=== ACTIVITY ===
In your copy, leave out the pictures and repeat every record exactly.

Data records:
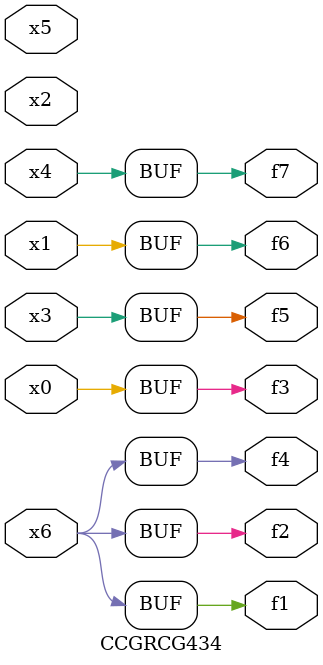
<source format=v>
module CCGRCG434(
	input x0, x1, x2, x3, x4, x5, x6,
	output f1, f2, f3, f4, f5, f6, f7
);
	assign f1 = x6;
	assign f2 = x6;
	assign f3 = x0;
	assign f4 = x6;
	assign f5 = x3;
	assign f6 = x1;
	assign f7 = x4;
endmodule

</source>
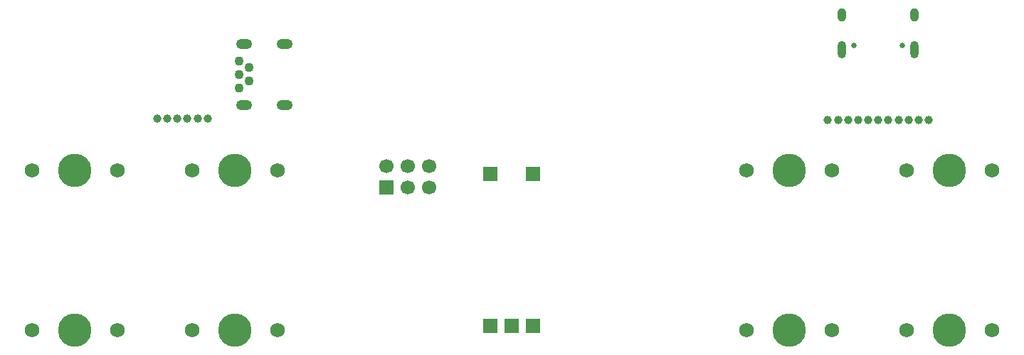
<source format=gbr>
%TF.GenerationSoftware,KiCad,Pcbnew,(5.1.6)-1*%
%TF.CreationDate,2022-02-24T21:40:28-06:00*%
%TF.ProjectId,Pikatea R26 PCB,50696b61-7465-4612-9052-323620504342,rev?*%
%TF.SameCoordinates,Original*%
%TF.FileFunction,Soldermask,Bot*%
%TF.FilePolarity,Negative*%
%FSLAX46Y46*%
G04 Gerber Fmt 4.6, Leading zero omitted, Abs format (unit mm)*
G04 Created by KiCad (PCBNEW (5.1.6)-1) date 2022-02-24 21:40:28*
%MOMM*%
%LPD*%
G01*
G04 APERTURE LIST*
%ADD10O,1.000000X1.600000*%
%ADD11O,1.000000X2.100000*%
%ADD12C,0.650000*%
%ADD13C,1.000000*%
%ADD14C,1.700000*%
%ADD15R,1.700000X1.700000*%
%ADD16O,1.900000X1.200000*%
%ADD17C,1.100000*%
%ADD18C,1.750000*%
%ADD19C,3.987800*%
G04 APERTURE END LIST*
D10*
%TO.C,USB1*%
X170660000Y-82100000D03*
X179300000Y-82100000D03*
D11*
X170660000Y-86280000D03*
X179300000Y-86280000D03*
D12*
X177870000Y-85750000D03*
X172090000Y-85750000D03*
%TD*%
D13*
%TO.C,J4*%
X89200000Y-94500000D03*
X90400000Y-94500000D03*
X91600000Y-94500000D03*
X95200000Y-94500000D03*
X94000000Y-94500000D03*
X92800000Y-94500000D03*
%TD*%
%TO.C,J3*%
X181000000Y-94600000D03*
X169000000Y-94600000D03*
X170200000Y-94600000D03*
X171400000Y-94600000D03*
X172600000Y-94600000D03*
X173800000Y-94600000D03*
X179800000Y-94600000D03*
X178600000Y-94600000D03*
X177400000Y-94600000D03*
X176200000Y-94600000D03*
X175000000Y-94600000D03*
%TD*%
D14*
%TO.C,J1*%
X121590000Y-100130000D03*
X121590000Y-102670000D03*
X119050000Y-100130000D03*
X119050000Y-102670000D03*
X116510000Y-100130000D03*
D15*
X116510000Y-102670000D03*
%TD*%
D16*
%TO.C,J2*%
X99500000Y-85550000D03*
X99500000Y-92850000D03*
D17*
X98900000Y-90800000D03*
X100100000Y-90000000D03*
X98900000Y-89200000D03*
X100100000Y-88400000D03*
X98900000Y-87600000D03*
D16*
X104320000Y-92850000D03*
X104320000Y-85550000D03*
%TD*%
D15*
%TO.C,SW2*%
X128860000Y-101075000D03*
X133940000Y-101075000D03*
X131400000Y-119175000D03*
X128860000Y-119175000D03*
X133940000Y-119175000D03*
%TD*%
D18*
%TO.C,MX_8*%
X188530000Y-100600000D03*
X178370000Y-100600000D03*
D19*
X183450000Y-100600000D03*
%TD*%
D18*
%TO.C,MX_7*%
X169480000Y-100600000D03*
X159320000Y-100600000D03*
D19*
X164400000Y-100600000D03*
%TD*%
D18*
%TO.C,MX_6*%
X169480000Y-119650000D03*
X159320000Y-119650000D03*
D19*
X164400000Y-119650000D03*
%TD*%
D18*
%TO.C,MX_5*%
X103480000Y-119650000D03*
X93320000Y-119650000D03*
D19*
X98400000Y-119650000D03*
%TD*%
D18*
%TO.C,MX_4*%
X103480000Y-100600000D03*
X93320000Y-100600000D03*
D19*
X98400000Y-100600000D03*
%TD*%
%TO.C,MX_3*%
X79350000Y-119650000D03*
D18*
X74270000Y-119650000D03*
X84430000Y-119650000D03*
%TD*%
%TO.C,MX_2*%
X84430000Y-100600000D03*
X74270000Y-100600000D03*
D19*
X79350000Y-100600000D03*
%TD*%
D18*
%TO.C,MX_1*%
X188530000Y-119650000D03*
X178370000Y-119650000D03*
D19*
X183450000Y-119650000D03*
%TD*%
M02*

</source>
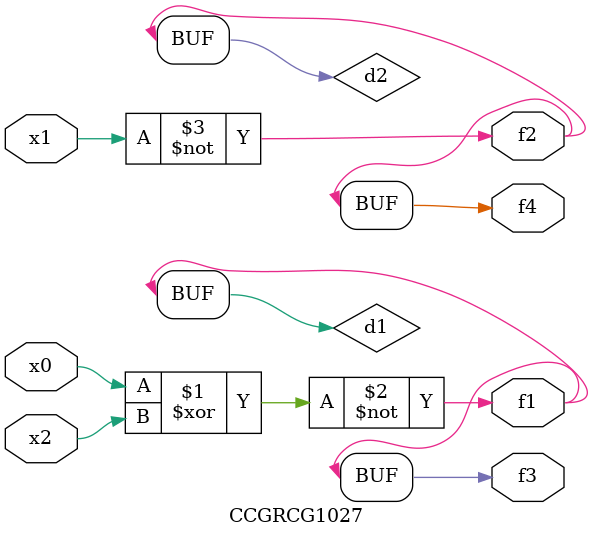
<source format=v>
module CCGRCG1027(
	input x0, x1, x2,
	output f1, f2, f3, f4
);

	wire d1, d2, d3;

	xnor (d1, x0, x2);
	nand (d2, x1);
	nor (d3, x1, x2);
	assign f1 = d1;
	assign f2 = d2;
	assign f3 = d1;
	assign f4 = d2;
endmodule

</source>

=== ANSWER TO THE EXERCISE ===
<source format=v>
module CCGRCG434(
	input x0, x1, x2, x3, x4, x5, x6,
	output f1, f2, f3, f4, f5, f6, f7
);
	assign f1 = x6;
	assign f2 = x6;
	assign f3 = x0;
	assign f4 = x6;
	assign f5 = x3;
	assign f6 = x1;
	assign f7 = x4;
endmodule

</source>
<source format=gbr>
%TF.GenerationSoftware,KiCad,Pcbnew,(5.1.6)-1*%
%TF.CreationDate,2022-02-24T21:40:28-06:00*%
%TF.ProjectId,Pikatea R26 PCB,50696b61-7465-4612-9052-323620504342,rev?*%
%TF.SameCoordinates,Original*%
%TF.FileFunction,Soldermask,Bot*%
%TF.FilePolarity,Negative*%
%FSLAX46Y46*%
G04 Gerber Fmt 4.6, Leading zero omitted, Abs format (unit mm)*
G04 Created by KiCad (PCBNEW (5.1.6)-1) date 2022-02-24 21:40:28*
%MOMM*%
%LPD*%
G01*
G04 APERTURE LIST*
%ADD10O,1.000000X1.600000*%
%ADD11O,1.000000X2.100000*%
%ADD12C,0.650000*%
%ADD13C,1.000000*%
%ADD14C,1.700000*%
%ADD15R,1.700000X1.700000*%
%ADD16O,1.900000X1.200000*%
%ADD17C,1.100000*%
%ADD18C,1.750000*%
%ADD19C,3.987800*%
G04 APERTURE END LIST*
D10*
%TO.C,USB1*%
X170660000Y-82100000D03*
X179300000Y-82100000D03*
D11*
X170660000Y-86280000D03*
X179300000Y-86280000D03*
D12*
X177870000Y-85750000D03*
X172090000Y-85750000D03*
%TD*%
D13*
%TO.C,J4*%
X89200000Y-94500000D03*
X90400000Y-94500000D03*
X91600000Y-94500000D03*
X95200000Y-94500000D03*
X94000000Y-94500000D03*
X92800000Y-94500000D03*
%TD*%
%TO.C,J3*%
X181000000Y-94600000D03*
X169000000Y-94600000D03*
X170200000Y-94600000D03*
X171400000Y-94600000D03*
X172600000Y-94600000D03*
X173800000Y-94600000D03*
X179800000Y-94600000D03*
X178600000Y-94600000D03*
X177400000Y-94600000D03*
X176200000Y-94600000D03*
X175000000Y-94600000D03*
%TD*%
D14*
%TO.C,J1*%
X121590000Y-100130000D03*
X121590000Y-102670000D03*
X119050000Y-100130000D03*
X119050000Y-102670000D03*
X116510000Y-100130000D03*
D15*
X116510000Y-102670000D03*
%TD*%
D16*
%TO.C,J2*%
X99500000Y-85550000D03*
X99500000Y-92850000D03*
D17*
X98900000Y-90800000D03*
X100100000Y-90000000D03*
X98900000Y-89200000D03*
X100100000Y-88400000D03*
X98900000Y-87600000D03*
D16*
X104320000Y-92850000D03*
X104320000Y-85550000D03*
%TD*%
D15*
%TO.C,SW2*%
X128860000Y-101075000D03*
X133940000Y-101075000D03*
X131400000Y-119175000D03*
X128860000Y-119175000D03*
X133940000Y-119175000D03*
%TD*%
D18*
%TO.C,MX_8*%
X188530000Y-100600000D03*
X178370000Y-100600000D03*
D19*
X183450000Y-100600000D03*
%TD*%
D18*
%TO.C,MX_7*%
X169480000Y-100600000D03*
X159320000Y-100600000D03*
D19*
X164400000Y-100600000D03*
%TD*%
D18*
%TO.C,MX_6*%
X169480000Y-119650000D03*
X159320000Y-119650000D03*
D19*
X164400000Y-119650000D03*
%TD*%
D18*
%TO.C,MX_5*%
X103480000Y-119650000D03*
X93320000Y-119650000D03*
D19*
X98400000Y-119650000D03*
%TD*%
D18*
%TO.C,MX_4*%
X103480000Y-100600000D03*
X93320000Y-100600000D03*
D19*
X98400000Y-100600000D03*
%TD*%
%TO.C,MX_3*%
X79350000Y-119650000D03*
D18*
X74270000Y-119650000D03*
X84430000Y-119650000D03*
%TD*%
%TO.C,MX_2*%
X84430000Y-100600000D03*
X74270000Y-100600000D03*
D19*
X79350000Y-100600000D03*
%TD*%
D18*
%TO.C,MX_1*%
X188530000Y-119650000D03*
X178370000Y-119650000D03*
D19*
X183450000Y-119650000D03*
%TD*%
M02*

</source>
<source format=v>
module CCGRCG1027(
	input x0, x1, x2,
	output f1, f2, f3, f4
);

	wire d1, d2, d3;

	xnor (d1, x0, x2);
	nand (d2, x1);
	nor (d3, x1, x2);
	assign f1 = d1;
	assign f2 = d2;
	assign f3 = d1;
	assign f4 = d2;
endmodule

</source>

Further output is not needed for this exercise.